While camp residents are expected to remain where they are registered, a number of people from Sin Thet Maw have in effect moved to Thae Chaung for work, where there is more opportunity to fish, or to be with relatives and get better access to food or treatment.
However, according to the camp administrator, most who move to camps around Thae Chaung are not allowed to transfer their rations, meaning it is not practical to take their families. So they regularly have to return to Sin Tet Maw to see relations and claim rations. Such passengers were also among the victims.
Others, with very few options of earning a living in an IDP camp, make the dangerous K8000-to-K10,000 crossing to buy produce to sell to those in Sin Tet Maw who cannot travel themselves.
Kamar families and representatives want the international community to recognise they are not Rohingya.
"The Rohingya people spread the news about things on social media, so people hear about them and what happened, and they get a lot of attention. But there are also things happening to the Kamar that people just say happened to the Rohingya instead, and it is very difficult for us to speak out," said U Hla Maung, a resident of Tet Kae Pyin.

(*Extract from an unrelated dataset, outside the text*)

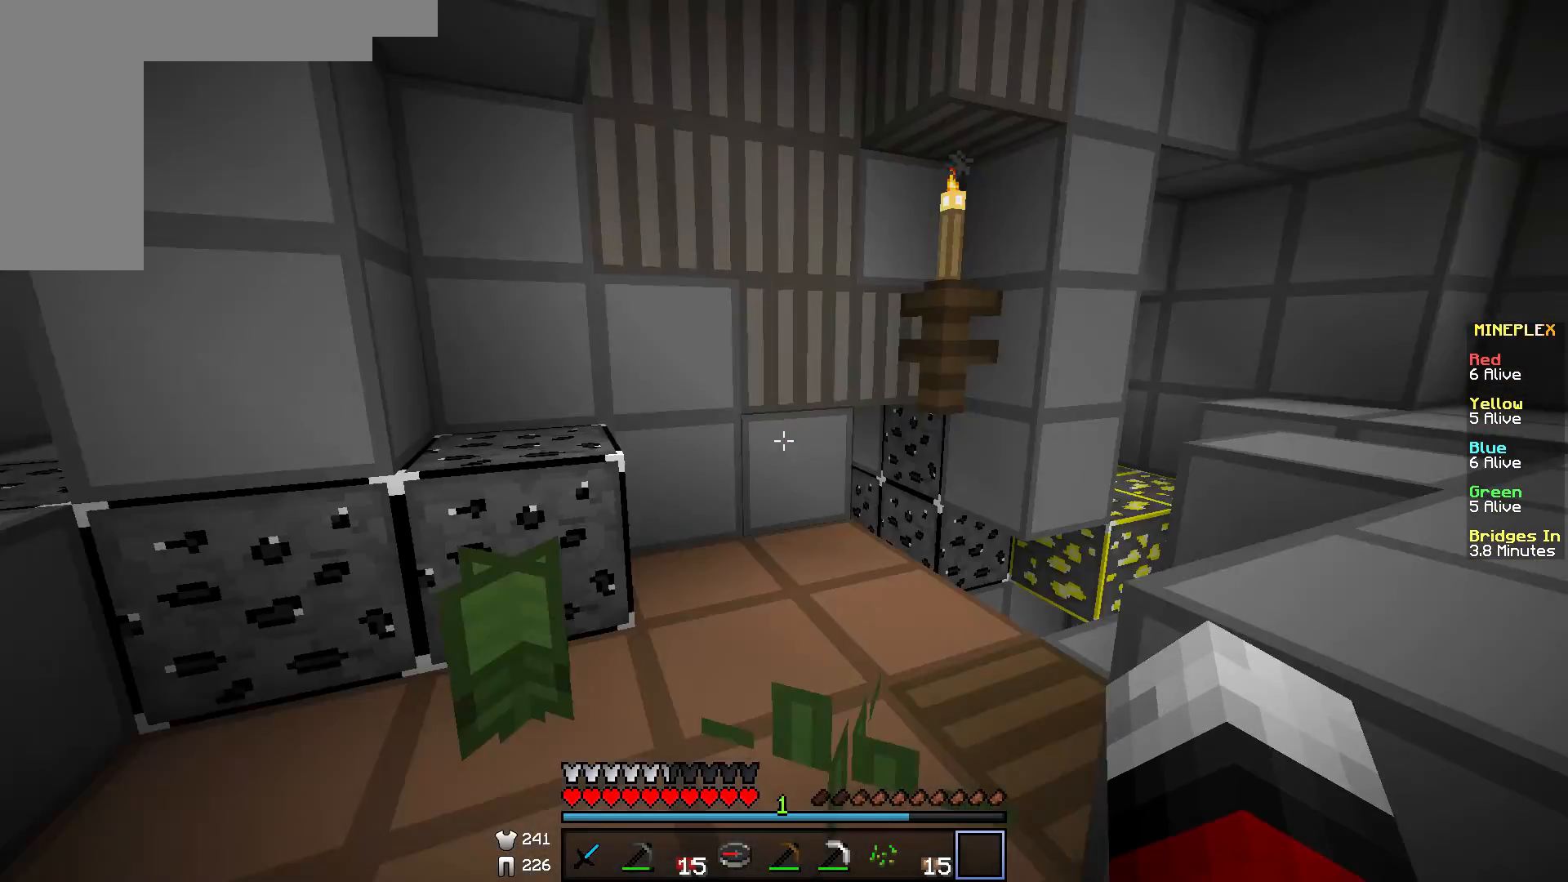
{"keys": ["d", "w"], "mouse": ["left"], "events": [[16, "w", "down"], [467, "d", "down"], [467, "mouse_left", "down"]]}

Eleven of those on the boat were residents of the original Muslim village of Sin Thet Maw, close to the camp. The village leader there says they identify neither as Rohingya nor Bengali but simply as "Muslim" ethnicity. Three of them died: a woman over 60, a four-year-old boy, and a baby girl of 18 months.
"I saw bodies floating around me. I thought I was going to die," recalls Muhammed, 26, who swam for over an hour to reach shore, holding on to an empty water barrel with an 11-year-old boy clinging to his back.
The Kamar IDPs say deaths would not happen if they were allowed to return to Kyaukphyu. They say the government told them in 2012 they would be safe in Sin Tet Maw so they got in their boats and fled the mayhem. They have not been allowed to go back.
"We just want to go home," said Ma Khin Hla. But dreams of taking her grandchildren back to their family land have now gone forever.